A soccer ball is kicked with an initial speed of 5.9 m/s in a direction 24.0° above the horizontal. Find the magnitude and direction of its velocity at the following times. (Take the +x axis to be parallel to the ground, in the direction that the ball is kicked.)

(a) 0.250 s after being kicked
1 ___ m/s
2 ___ degrees (counterclockwise from the +x axis)

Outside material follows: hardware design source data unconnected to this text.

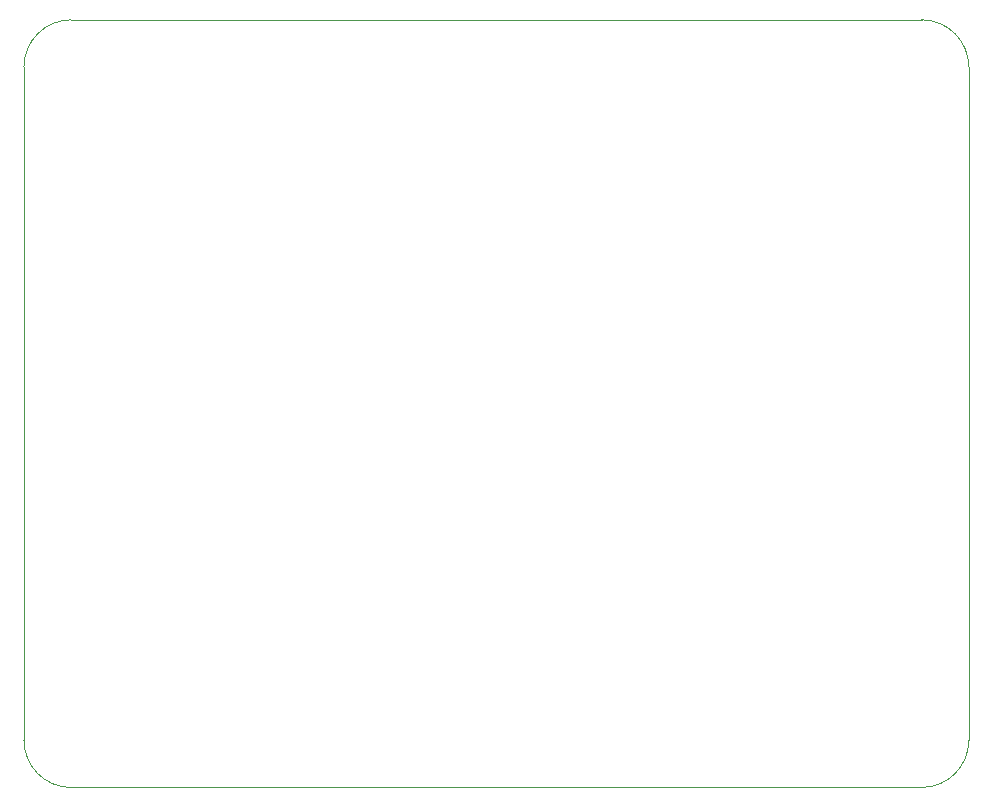
<source format=gko>
G04 #@! TF.GenerationSoftware,KiCad,Pcbnew,5.1.9+dfsg1-1~bpo10+1*
G04 #@! TF.CreationDate,2021-11-07T18:13:51+00:00*
G04 #@! TF.ProjectId,MPPT_Solar_KiCAD,4d505054-5f53-46f6-9c61-725f4b694341,Rev. 2.1*
G04 #@! TF.SameCoordinates,Original*
G04 #@! TF.FileFunction,Profile,NP*
%FSLAX46Y46*%
G04 Gerber Fmt 4.6, Leading zero omitted, Abs format (unit mm)*
G04 Created by KiCad (PCBNEW 5.1.9+dfsg1-1~bpo10+1) date 2021-11-07 18:13:51*
%MOMM*%
%LPD*%
G01*
G04 APERTURE LIST*
G04 #@! TA.AperFunction,Profile*
%ADD10C,0.050000*%
G04 #@! TD*
G04 APERTURE END LIST*
D10*
X95000000Y-101000000D02*
G75*
G02*
X91000000Y-105000000I-4000000J0D01*
G01*
X19000000Y-105000000D02*
G75*
G02*
X15000000Y-101000000I0J4000000D01*
G01*
X15000000Y-44000000D02*
G75*
G02*
X19000000Y-40000000I4000000J0D01*
G01*
X91000000Y-40000000D02*
G75*
G02*
X95000000Y-44000000I0J-4000000D01*
G01*
X19000000Y-105000000D02*
X91000000Y-105000000D01*
X91000000Y-40000000D02*
X19000000Y-40000000D01*
X95000000Y-101000000D02*
X95000000Y-44000000D01*
X15000000Y-44000000D02*
X15000000Y-101000000D01*
M02*

</source>
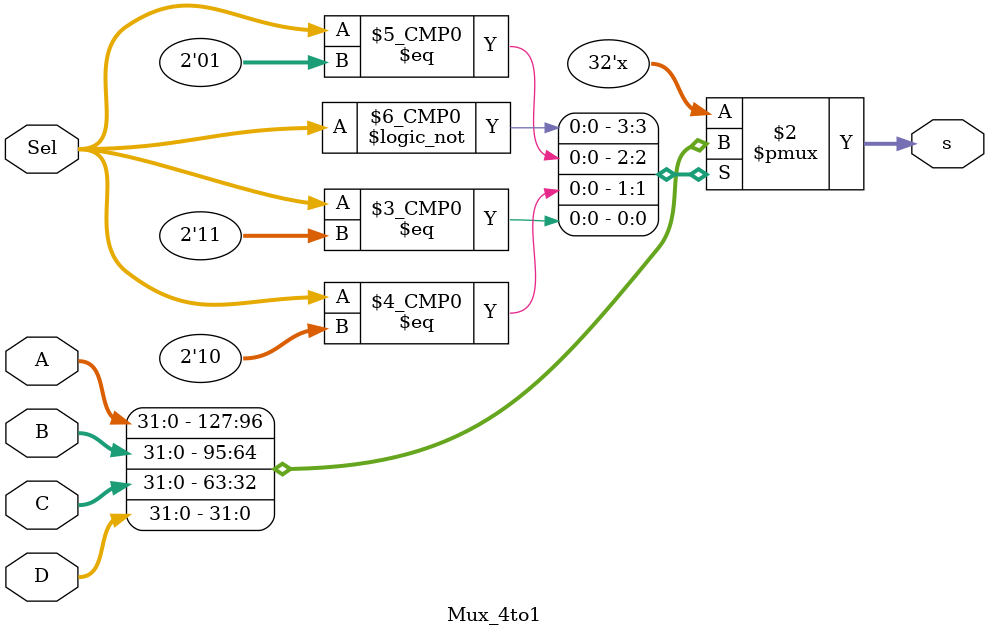
<source format=v>
`timescale 1ns / 1ps

module Mux_4to1 #(parameter InLength=32)(
	input [InLength-1:0]A, B, C, D,
	input [1:0]Sel,
	output reg[InLength-1:0]s
);
	
always @*
begin
	case (Sel)
		2'b00:s=A;
		2'b01:s=B;
		2'b10:s=C;
		2'b11:s=D;
	endcase
end
endmodule	
</source>
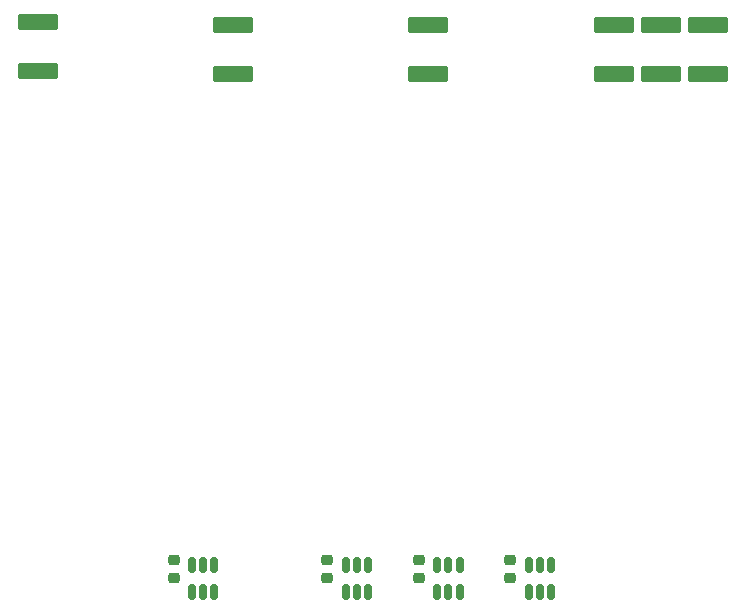
<source format=gbr>
G04 #@! TF.GenerationSoftware,KiCad,Pcbnew,8.0.6-1.fc40*
G04 #@! TF.CreationDate,2024-11-25T04:38:10-05:00*
G04 #@! TF.ProjectId,three_half_bridges,74687265-655f-4686-916c-665f62726964,rev?*
G04 #@! TF.SameCoordinates,Original*
G04 #@! TF.FileFunction,Paste,Bot*
G04 #@! TF.FilePolarity,Positive*
%FSLAX46Y46*%
G04 Gerber Fmt 4.6, Leading zero omitted, Abs format (unit mm)*
G04 Created by KiCad (PCBNEW 8.0.6-1.fc40) date 2024-11-25 04:38:10*
%MOMM*%
%LPD*%
G01*
G04 APERTURE LIST*
G04 Aperture macros list*
%AMRoundRect*
0 Rectangle with rounded corners*
0 $1 Rounding radius*
0 $2 $3 $4 $5 $6 $7 $8 $9 X,Y pos of 4 corners*
0 Add a 4 corners polygon primitive as box body*
4,1,4,$2,$3,$4,$5,$6,$7,$8,$9,$2,$3,0*
0 Add four circle primitives for the rounded corners*
1,1,$1+$1,$2,$3*
1,1,$1+$1,$4,$5*
1,1,$1+$1,$6,$7*
1,1,$1+$1,$8,$9*
0 Add four rect primitives between the rounded corners*
20,1,$1+$1,$2,$3,$4,$5,0*
20,1,$1+$1,$4,$5,$6,$7,0*
20,1,$1+$1,$6,$7,$8,$9,0*
20,1,$1+$1,$8,$9,$2,$3,0*%
G04 Aperture macros list end*
%ADD10RoundRect,0.150000X0.150000X-0.512500X0.150000X0.512500X-0.150000X0.512500X-0.150000X-0.512500X0*%
%ADD11RoundRect,0.225000X-0.250000X0.225000X-0.250000X-0.225000X0.250000X-0.225000X0.250000X0.225000X0*%
%ADD12RoundRect,0.249999X1.450001X-0.450001X1.450001X0.450001X-1.450001X0.450001X-1.450001X-0.450001X0*%
G04 APERTURE END LIST*
D10*
X136200000Y-125887500D03*
X135250000Y-125887500D03*
X134300000Y-125887500D03*
X134300000Y-123612500D03*
X135250000Y-123612500D03*
X136200000Y-123612500D03*
D11*
X148250000Y-123225000D03*
X148250000Y-124775000D03*
X119750000Y-123225000D03*
X119750000Y-124775000D03*
D10*
X123200000Y-125887500D03*
X122250000Y-125887500D03*
X121300000Y-125887500D03*
X121300000Y-123612500D03*
X122250000Y-123612500D03*
X123200000Y-123612500D03*
D12*
X157000000Y-82050000D03*
X157000000Y-77950000D03*
D11*
X132750000Y-123225000D03*
X132750000Y-124775000D03*
D12*
X108250000Y-81800000D03*
X108250000Y-77700000D03*
X141250000Y-82050000D03*
X141250000Y-77950000D03*
X165000000Y-82050000D03*
X165000000Y-77950000D03*
D11*
X140500000Y-123225000D03*
X140500000Y-124775000D03*
D10*
X151700000Y-125887500D03*
X150750000Y-125887500D03*
X149800000Y-125887500D03*
X149800000Y-123612500D03*
X150750000Y-123612500D03*
X151700000Y-123612500D03*
X143950000Y-125887500D03*
X143000000Y-125887500D03*
X142050000Y-125887500D03*
X142050000Y-123612500D03*
X143000000Y-123612500D03*
X143950000Y-123612500D03*
D12*
X161000000Y-82050000D03*
X161000000Y-77950000D03*
X124750000Y-82050000D03*
X124750000Y-77950000D03*
M02*

</source>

(b) 0.500 s after being kicked
1 ___ m/s
2 ___ degrees (counterclockwise from the +x axis)


vx = v0x +ax * t
vy= v0y + ay * t


cos24=x/5.9
1/2*-9.8*.25^2+2.4*.25 = .29
vx = 5.4 vy = .29
thats all I could figure out

 

[thebigstar25]

you are given the initial velocity and theta , you can get vox and voy noting that:

vox = vo*costheta , voy = vo*sintheta .. and in each part you given the time (t) , another thing you need to notice is that the velocity in the x-direction is constant, so what that tells you?
and the velocity in the y-direction is changing under the influence of gravity, you wrote this equation:
vy = voy -gt , you have voy , g is constant , and you are given t..

to find v it is just finding sqrt(vx^2 + vy^2) and the direction is just arctan(vy/vx) ,this question is fairly straight forward, try again and see if it is different than the values you got .. :)